La miré una vez más. Se había recostado hacia la ventana para que no la viéramos llorar.
Su carita melancólica y famélica me hizo recordar aquella tarde del verano de 1986 cuando le dije que ya no podía más, no soportaba ni un minuto más. Ella me miró, me tomó de las manos y me dijo:
- Entonces regresemos, dejemos todo y regresemos a nuestra casa hijito.
Nada fue igual para ella aun cuando José Raúl volvió a la casa terminó atropellado a los pocos días. Leocadia no se cansaba de soltarle frases groseras. Las vecinas del barrio le pidieron que no se vaya, que se ponga fuerte.
- ¡Cómo te vas a ir tú!, ella es la que jode, ella es la pendeja que se fue con tu marido.
- ¡Que se vaya ella!, si quieres la sacamos por ti Andreíta, sentenciaba Macaria, su mejor amiga.
- ¡No!, no quiero más problemas, mis hijos, yo; ya no soporto esto. Aun cuando cambié mi casa, sigue con lo mismo. Lo mejor es que me vaya.
Estaba convencida que solo así se terminarían sus problemas. Ya le habían dicho para irse a San Juan de Lurigancho pero su orgullo no la dejó aceptar. Prefirió ir a Santa Rosa, frente al aeropuerto Jorge Chávez.

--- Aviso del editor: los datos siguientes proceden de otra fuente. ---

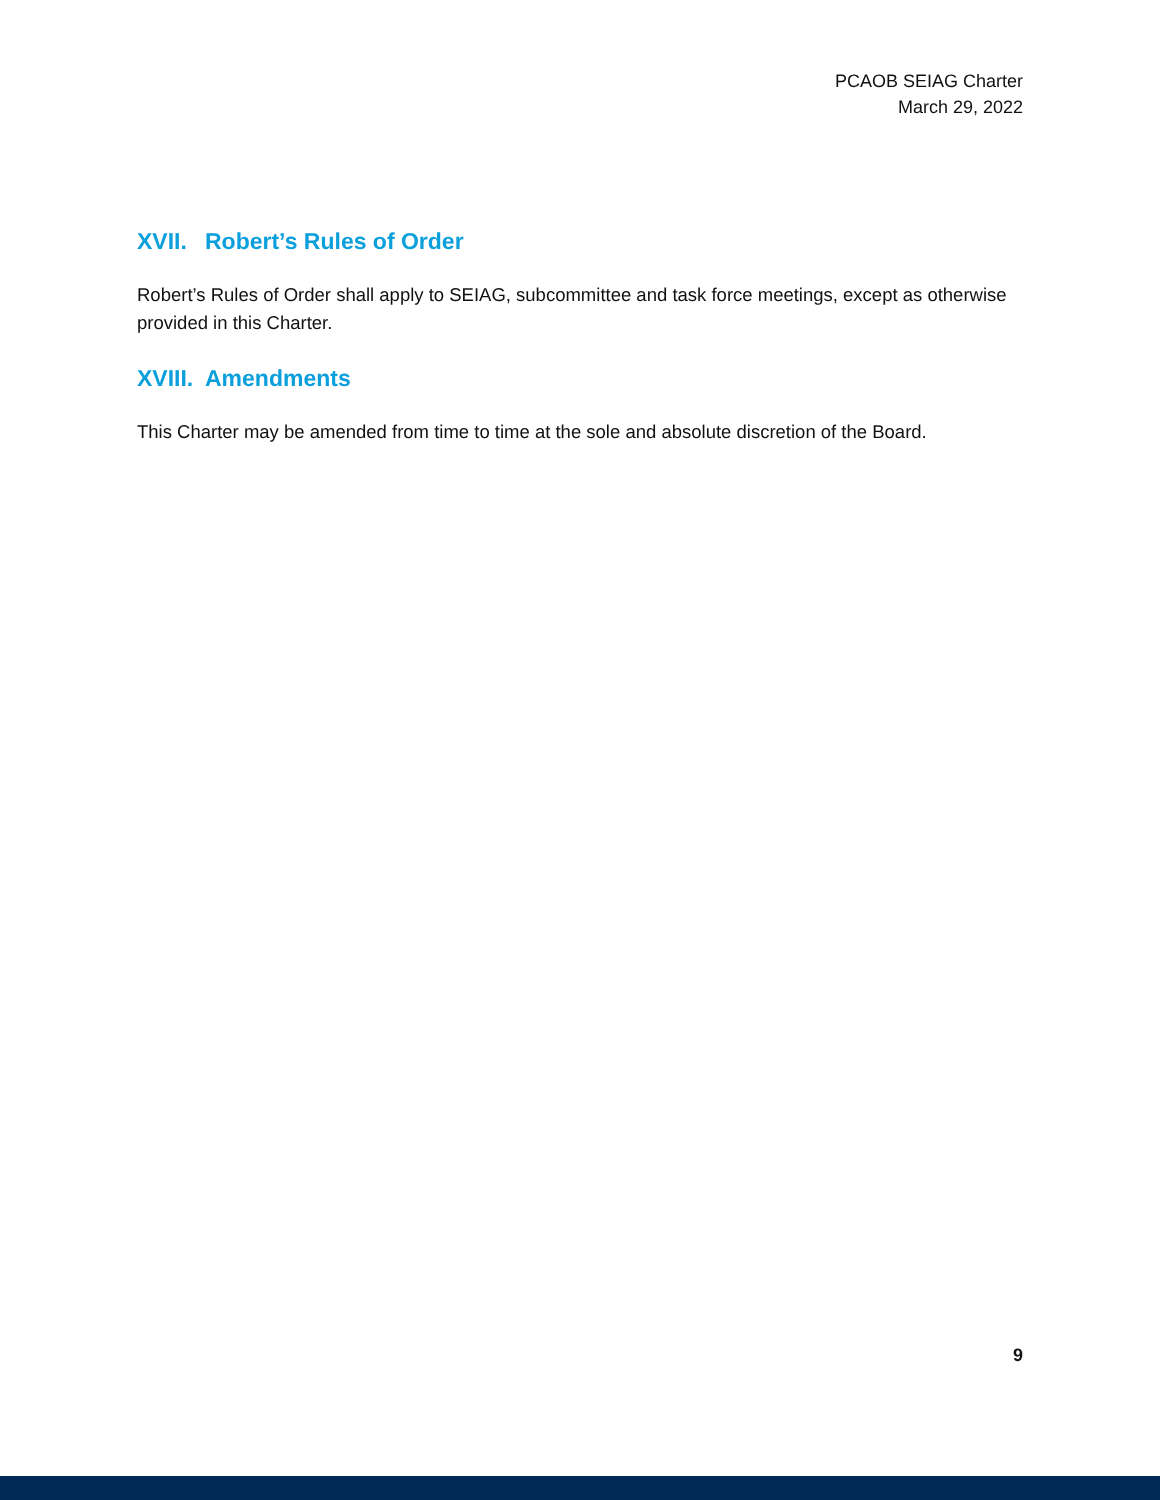PCAOB SEIAG Charter
March 29, 2022
XVII. Robert’s Rules of Order
Robert’s Rules of Order shall apply to SEIAG, subcommittee and task force meetings, except as otherwise provided in this Charter.
XVIII. Amendments
This Charter may be amended from time to time at the sole and absolute discretion of the Board.
9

Fuimos entrada la noche, habían numerosas personas moviéndose entre el basural y el maloliente terreno, caminaban en todas las direcciones, era un caos silencioso, las esteras, las cañas, las cuerdas, todo caminada al compás del desorden nocturno, todo.
Yo me cogí fuertemente de su blusa pues tenía las manos ocupadas llevando una estera. Estaba decidida a todo.
- Si sale todo bien hijito, me decía, dejamos Víctor Raúl para que nos torturen más esas loca y su familia. Tienes que ayudarme, eres el mayorcito y tenemos que hacer esto por tus hermanos, por ti, por mí.
- Pero esto apesta mamá. Nadie nos conoce. Nos pueden robar las cosas.
- ¡No hijo!, aquí están algunos vecinos y tu tío César también ha venido. Con ellos vamos a estar.
Esa noche dormimos en el suelo, abrigados por una estera desnuda y las cañas que la soportaban para que no nos caiga encima.
El sol salió muy radiante, los rayos tempraneros me levantaron antes de las seis de la mañana. Miré el suelo liviano sobre el que habíamos dormido. Era un colchón de plumas de aves, desperdicios del mercado, basura. Salí de la estera y la vi contemplando el horizonte tétrico que ofrecía ese paraje invadido la noche anterior. No se iría, su mirada penetrante y la rudeza del rostro curtido por los golpes que le habían propinado en los últimos años decían que no se iría, pelearía hasta el final.
Yo no pude, me ganó la cobardía, prefería el terral de Víctor Raúl al basural de Santa Rosa, no me esforcé mucho para convencerla aunque casi me enfermé de tanto buscar palabras para retornar a casa. Solo soporté dos días, dos días interminables de lamentos y reencuentro con mis culpas.
En la tarde siguiente le dije que ya no podía más, no soportaba ni un minuto más. Ella me miró, me tomó de las manos y me dijo:
- Entonces regresemos, dejemos todo y regresemos a nuestra casa hijito.
Pensé que esta vez sería igual, pensé que haría lo mismo; pero nunca bajó. Te confieso que aun hoy tengo la sensación que lo hará, como siempre lo hizo, como quisiera que lo haga.